Mentre gli agenti assegnati alle sezioni che ospitano i detenuti devono garantire una copertura 24 ore su 24, 7 giorni su 7, ma allo stesso tempo si ritrovano a fare i conti con un alto numero di assenze per malattia, soprattutto a causa del Covid. C'è chi è stato contagiato, chi è a casa in quarantena, sta di fatto che "chi rimane si trova costretto a fare molte ore di straordinario e anche a saltare i giorni di riposo", denuncia Benemia.

Per questo il sindacalista ha scritto al direttore del carcere di via Sanquirico, Maria Pitaniello, e al provveditore regionale dell'Amministrazione penitenziaria, Pietro Buffa, rivolgendo loro un appello per intervenire a sostegno dei circa 350 agenti di Monza. Mediamente sarebbero una cinquantina gli agenti assenti, in un istituto che conta 600 detenuti. Oggi metà delle sezioni detentive "vedono la presenza della grandissima parte dei detenuti positivi al Covid, e la restante parte, non positiva, è in quarantena".

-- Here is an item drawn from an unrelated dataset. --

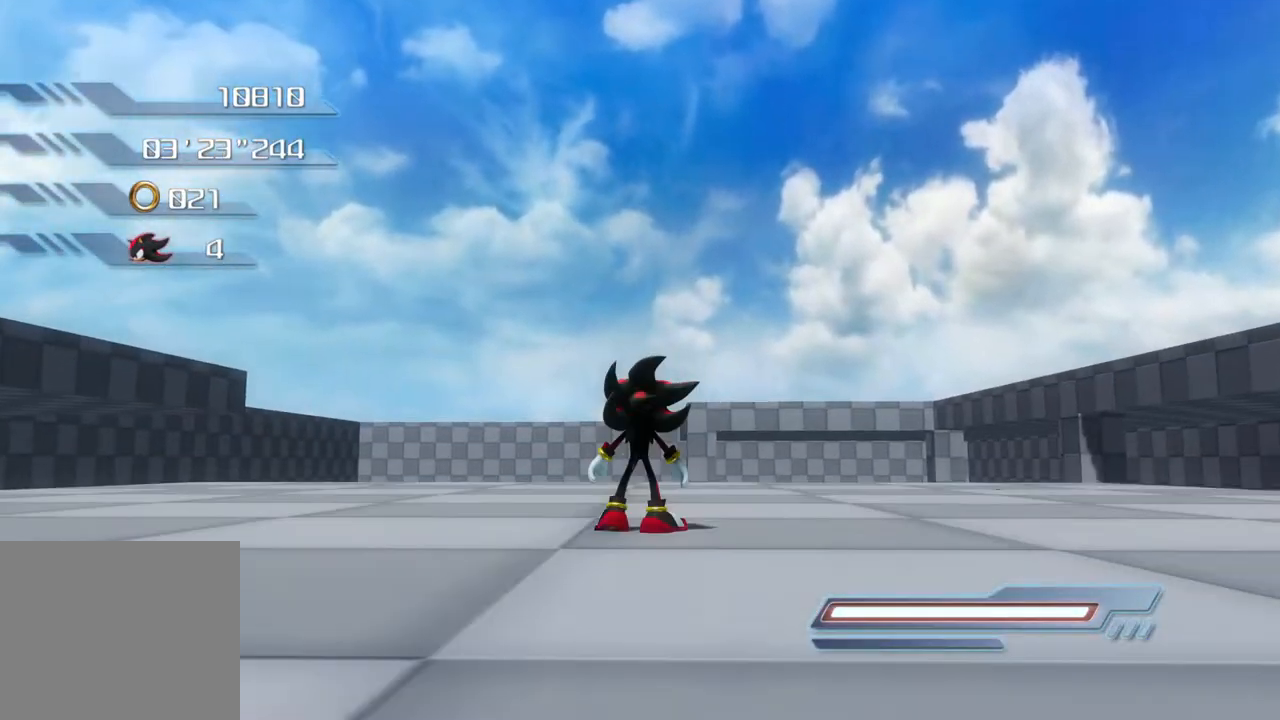
{"buttons": [], "left_stick": "center", "right_stick": "center", "events": [[200, "left_stick", "center"], [267, "L2", "down"], [434, "L2", "up"]]}
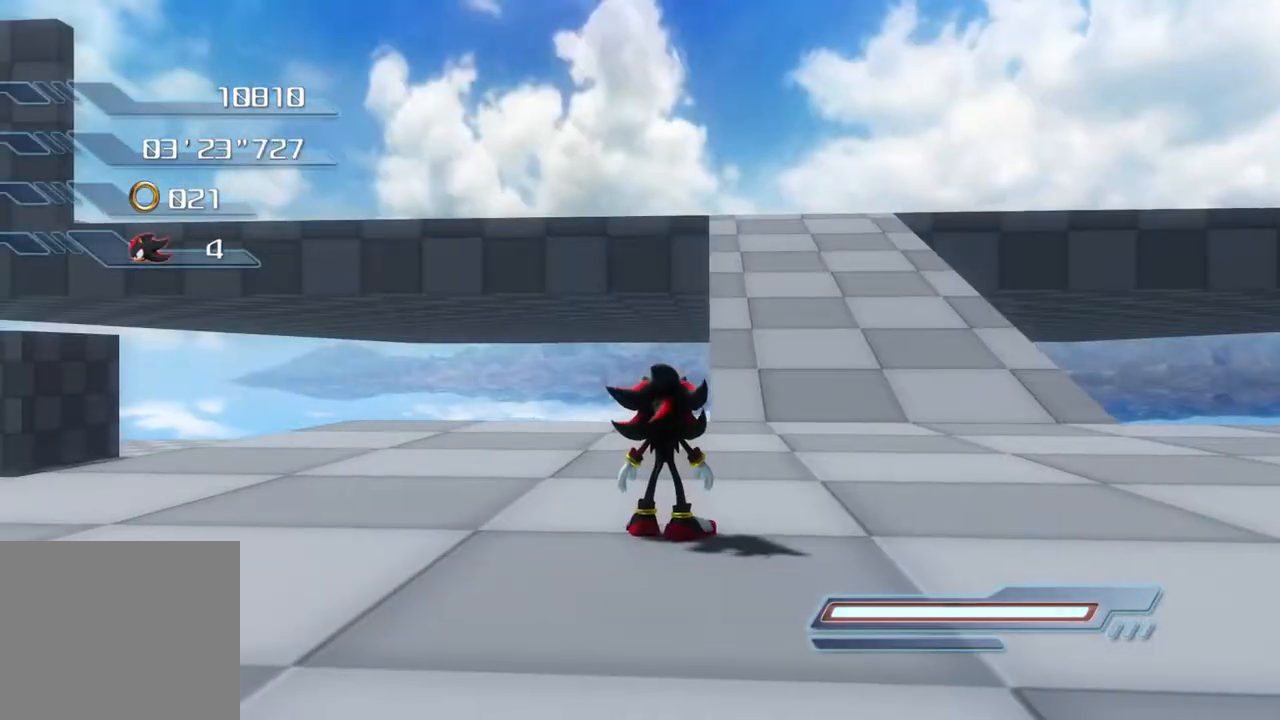
{"buttons": [], "left_stick": "up-right", "right_stick": "center", "events": [[234, "left_stick", "up-right"]]}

In questo scenario, mette in evidenza il sindacalista, "il personale, bardato di tutto punto, essendo ridotto nel numero è costretto a uscire dalle sezioni anche per le più elementari necessità senza alcuna tutela o sanificazione, rischiando così di contaminare anche gli ambienti comuni che precedono le sezioni". Il risultato è una "evidente sofferenza del personale che sta raggiungendo il limite di saturazione". Per questo "occorre rivedere le reali priorità all'interno del carcere e serrare i ranghi per fronteggiare e superare questa emergenza limitando al minimo i rischi. Per tutti".